--- How to complete this task ---
Beginning with the line that contains "text: (460, 663) -> (340, 677), moved", transcribe every line through the end of the entries exactly as written, and reproduce nothing else.

--- Exercise inputs ---
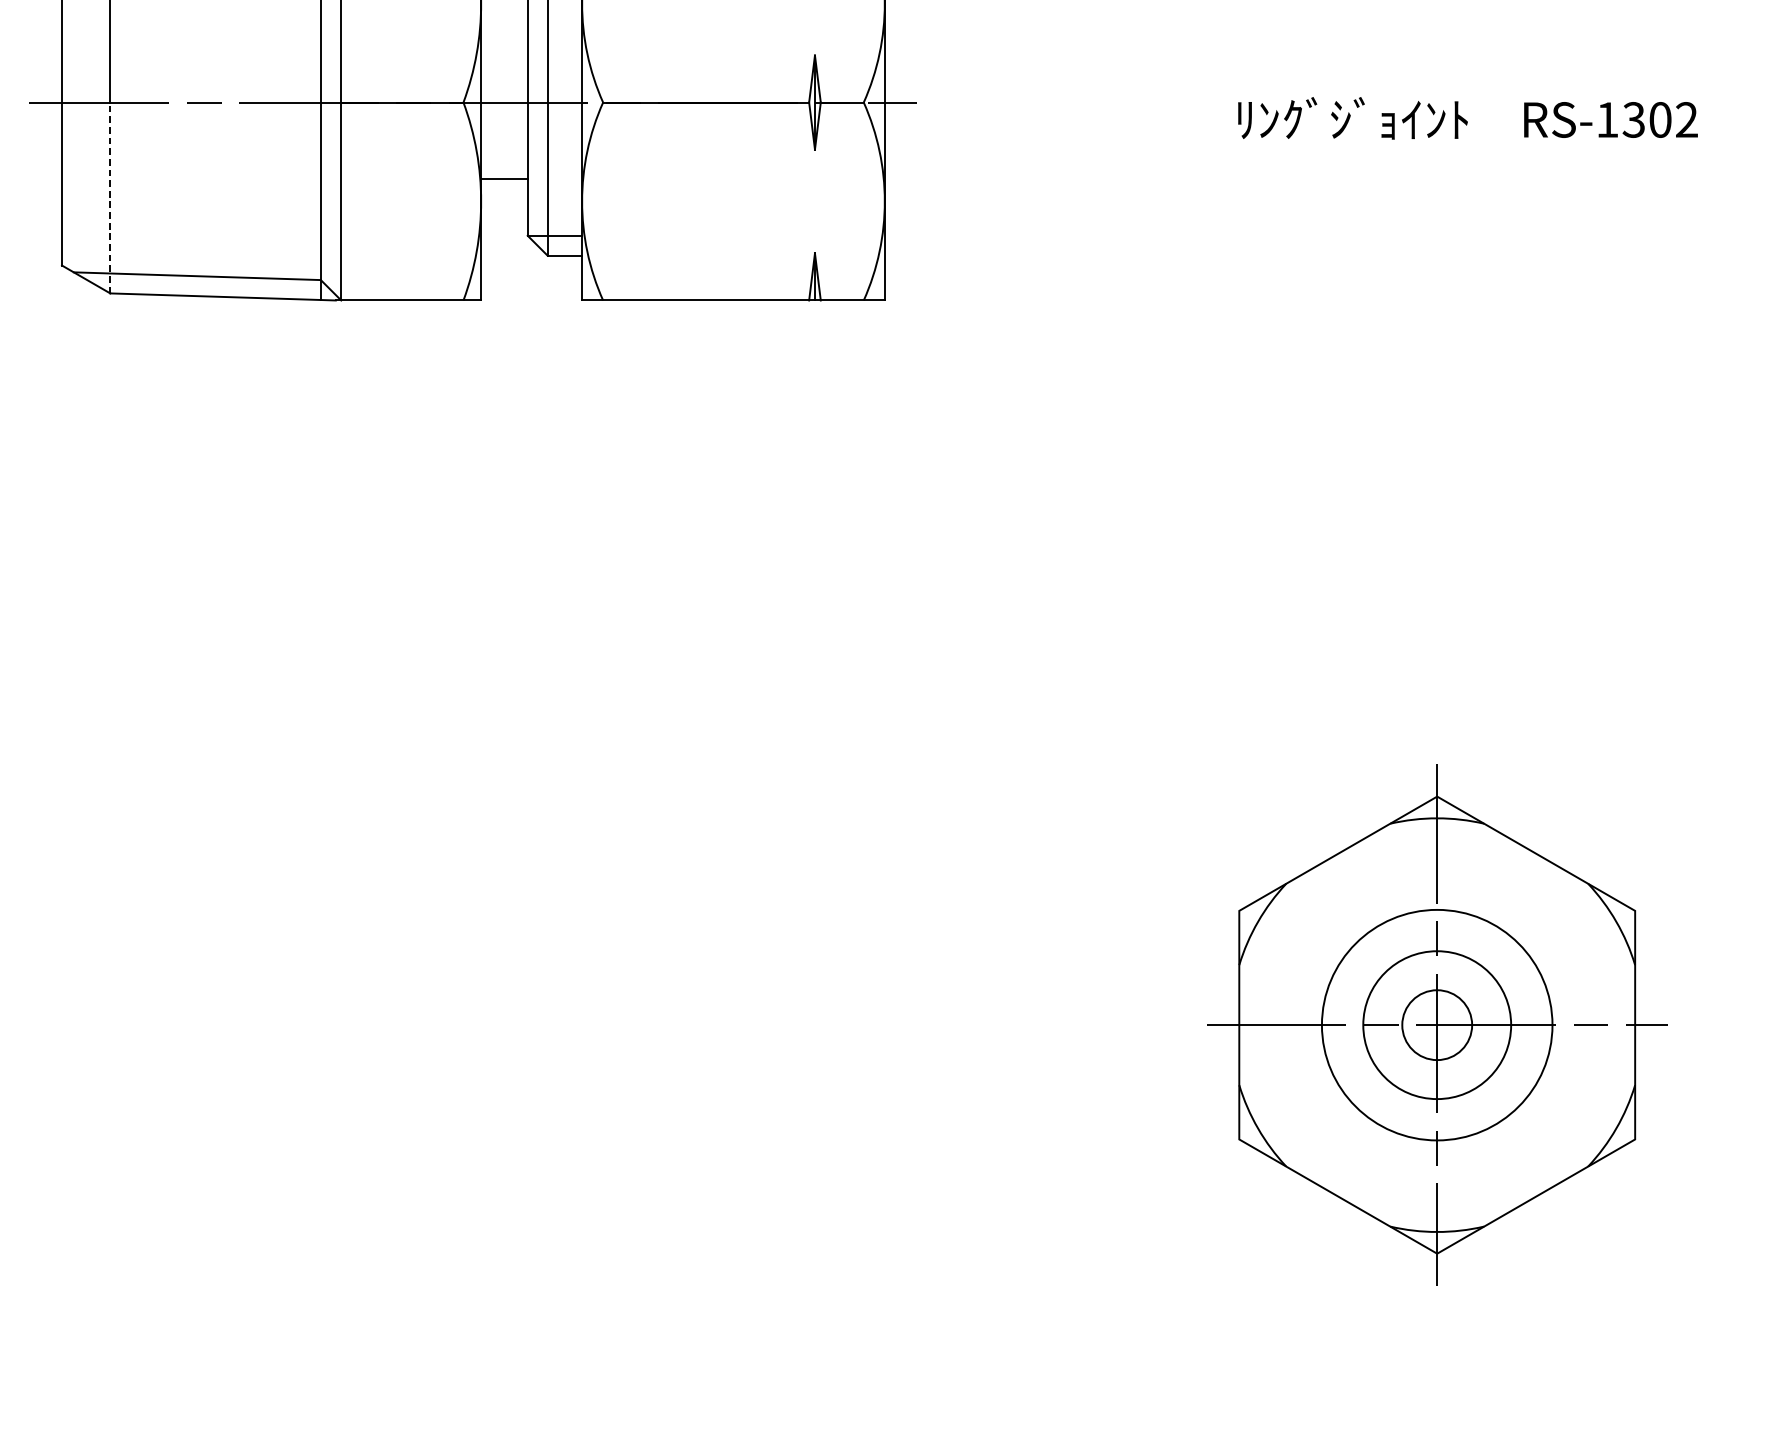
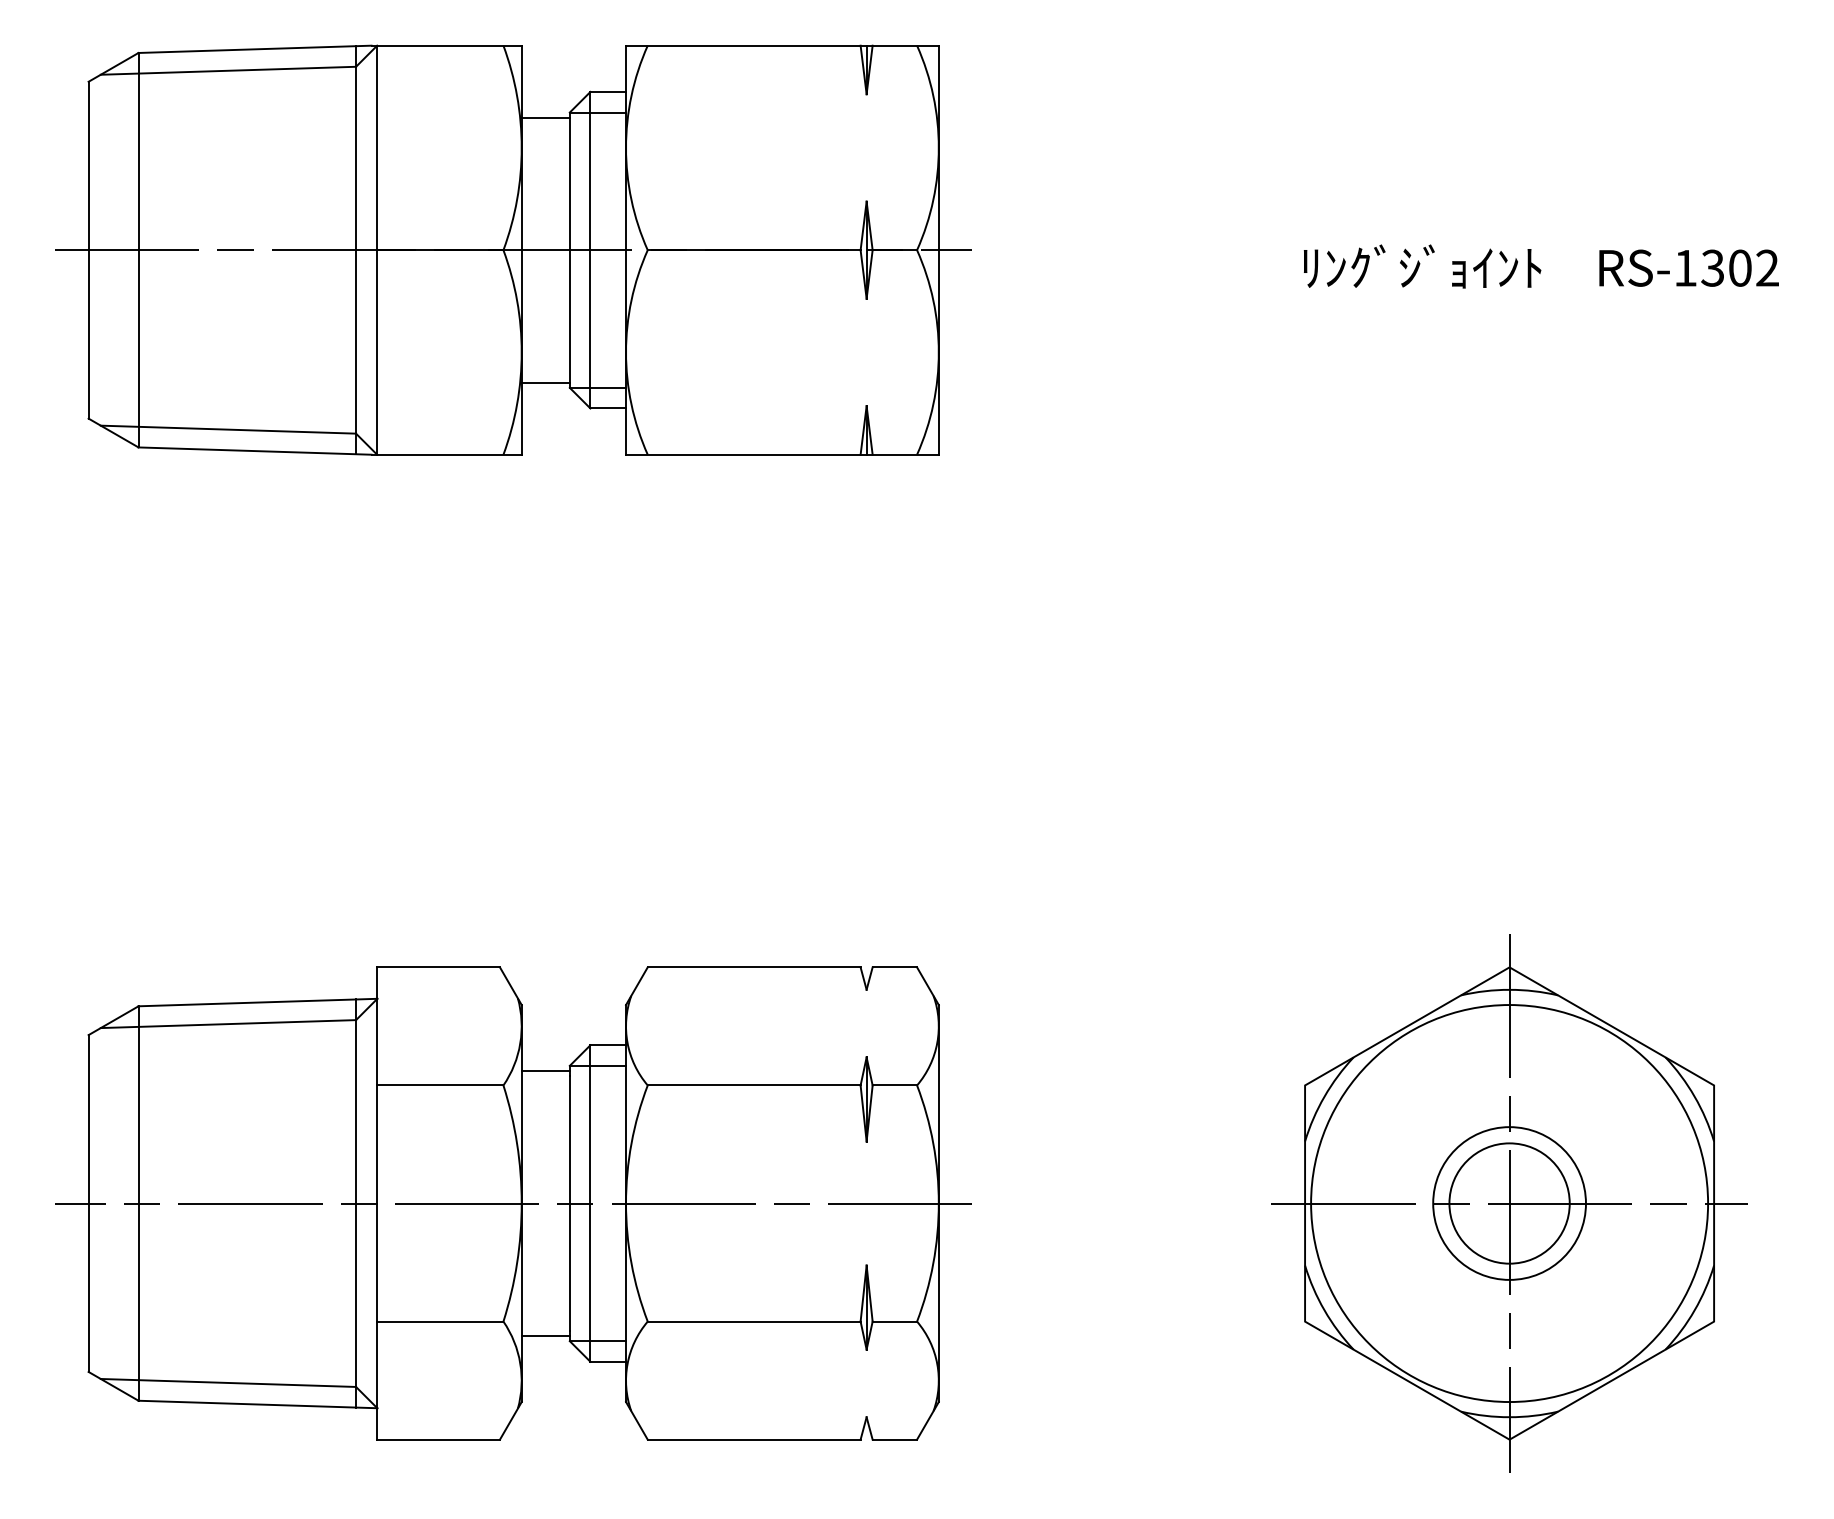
line: (504, 179) -> (545, 382), moved
line: (110, 197) -> (138, 348), dashed -> solid
part: (473, 1025) -> (513, 1203), added
circle: (1437, 1025) -> (1509, 1203), size x1.67
circle: (1437, 1025) -> (1509, 1203), size x1.67

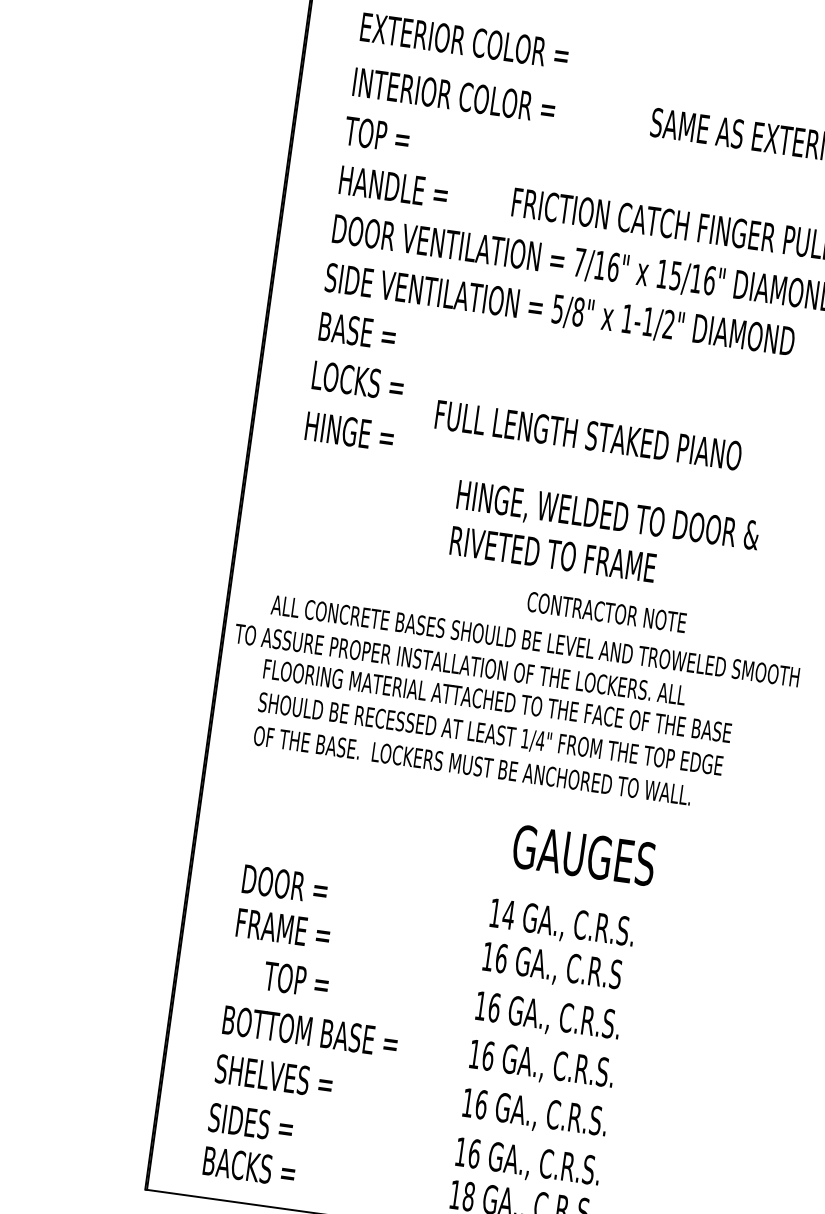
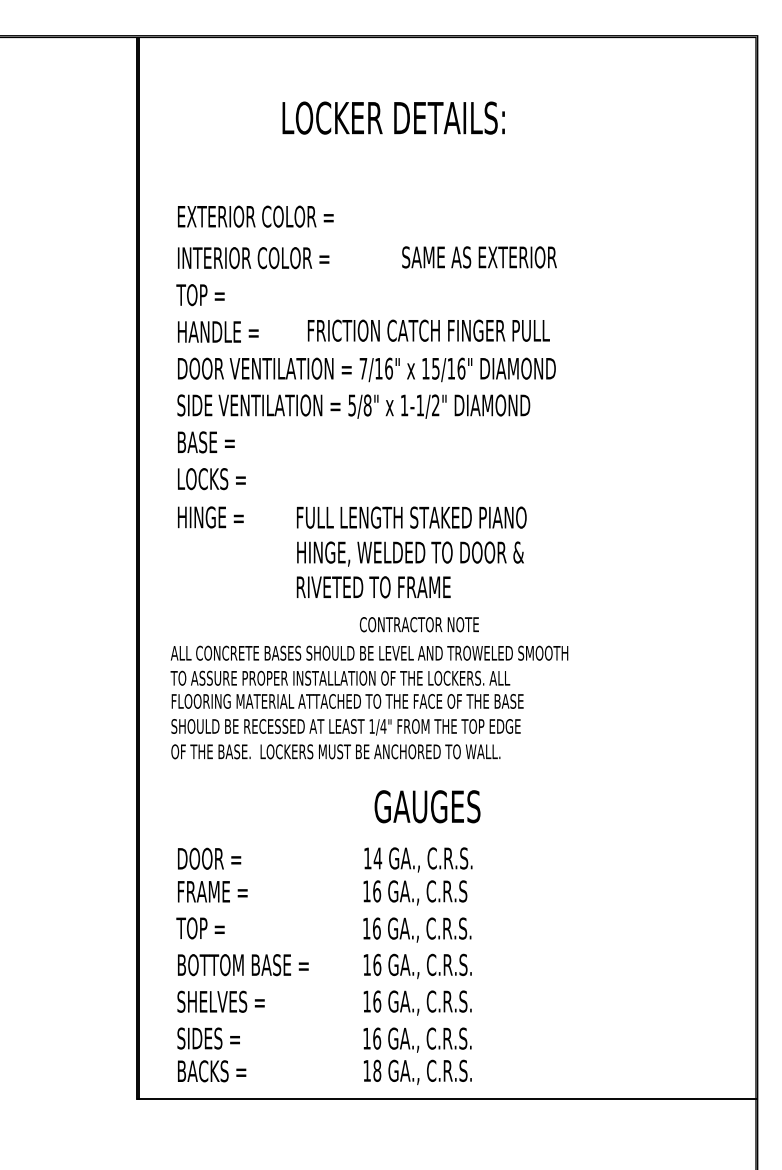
text: (588, 435) -> (411, 517), moved
text: (460, 663) -> (340, 677), moved
text: (296, 980) -> (200, 928), moved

--- Written answer ---
text: (460, 663) -> (340, 677), moved
text: (296, 980) -> (200, 928), moved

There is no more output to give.